■ TASK 1
Rewrite all of the region labeling rows below, putting "forest" wherever "trees" occurs and changing nothing else.

■ SELECTED EXCERPT

On an average weekday night, there’s a lineup of cyclists outside Bike Pirates, waiting to fix their own bikes. That’s right—they pay (what they can) to get their hands dirty replacing brakes and de-gunking derailleurs. Taking a bike apart can be anxiety-inducing, which is where the volunteer-run Pirates collective comes in. Most of the volunteers are cyclists who turned into amateur mechanics. Geoff Moore showed up at the space after he was rear-ended by a car two years ago. He was helpfully guided in his repairs, decided to become a volunteer himself and is now one of the friendly grease monkeys convincing newbies that yes, you can do it yourself. To further encourage reluctant fixers, Sundays are reserved for female and trans cyclists, who tend to show up in fewer numbers than wrench-ready guys. The Pirates also collect salvageable wrecks and, every few weeks, sell rebuilt bikes at discount prices.


Sole Saviour
Novelty Shoe Rebuilders
119 Yonge St., 416-364-8878
Novelty Shoe Rebuilders is old—79 years old, to be exact, with a grey-streaked sign so worn it’s barely legible. This is one of the few places in town that stocks the red Vibram rubber specifically to re-sole Louboutins; it can also replace the plantation crepe on the bottom of a pair of Clark’s Wallabees. Seven cobblers (most of whom have worked here for decades) fix up to 1,000 pairs a week; like Novelty, those beloved togs in the back of the closet have got plenty of life in them yet.

■ TASK 2
Reproduce word for word a section of the passage on bike and shoe repair above, beginning at the words "Sole Saviour" and stopping after "in them yet.".

Region labeling entries:

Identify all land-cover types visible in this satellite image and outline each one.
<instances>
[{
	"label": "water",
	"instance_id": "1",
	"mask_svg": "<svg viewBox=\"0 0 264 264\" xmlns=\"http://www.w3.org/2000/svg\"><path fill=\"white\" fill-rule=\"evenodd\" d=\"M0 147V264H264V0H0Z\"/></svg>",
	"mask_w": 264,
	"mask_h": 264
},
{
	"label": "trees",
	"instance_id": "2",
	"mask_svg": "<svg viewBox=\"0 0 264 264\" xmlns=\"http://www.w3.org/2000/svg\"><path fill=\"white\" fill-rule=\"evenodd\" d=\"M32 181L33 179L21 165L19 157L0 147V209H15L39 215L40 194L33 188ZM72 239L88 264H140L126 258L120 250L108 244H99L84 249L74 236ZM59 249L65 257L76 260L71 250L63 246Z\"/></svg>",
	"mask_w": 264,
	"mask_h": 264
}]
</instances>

■ TASK RESULT 1
Identify all land-cover types visible in this satellite image and outline each one.
<instances>
[{
	"label": "water",
	"instance_id": "1",
	"mask_svg": "<svg viewBox=\"0 0 264 264\" xmlns=\"http://www.w3.org/2000/svg\"><path fill=\"white\" fill-rule=\"evenodd\" d=\"M0 147V264H264V0H0Z\"/></svg>",
	"mask_w": 264,
	"mask_h": 264
},
{
	"label": "forest",
	"instance_id": "2",
	"mask_svg": "<svg viewBox=\"0 0 264 264\" xmlns=\"http://www.w3.org/2000/svg\"><path fill=\"white\" fill-rule=\"evenodd\" d=\"M32 181L33 179L21 165L19 157L0 147V209H15L39 215L40 194L33 188ZM72 239L88 264H140L126 258L120 250L108 244H99L84 249L74 236ZM59 249L65 257L76 260L71 250L63 246Z\"/></svg>",
	"mask_w": 264,
	"mask_h": 264
}]
</instances>

■ TASK RESULT 2
Sole Saviour
Novelty Shoe Rebuilders
119 Yonge St., 416-364-8878
Novelty Shoe Rebuilders is old—79 years old, to be exact, with a grey-streaked sign so worn it’s barely legible. This is one of the few places in town that stocks the red Vibram rubber specifically to re-sole Louboutins; it can also replace the plantation crepe on the bottom of a pair of Clark’s Wallabees. Seven cobblers (most of whom have worked here for decades) fix up to 1,000 pairs a week; like Novelty, those beloved togs in the back of the closet have got plenty of life in them yet.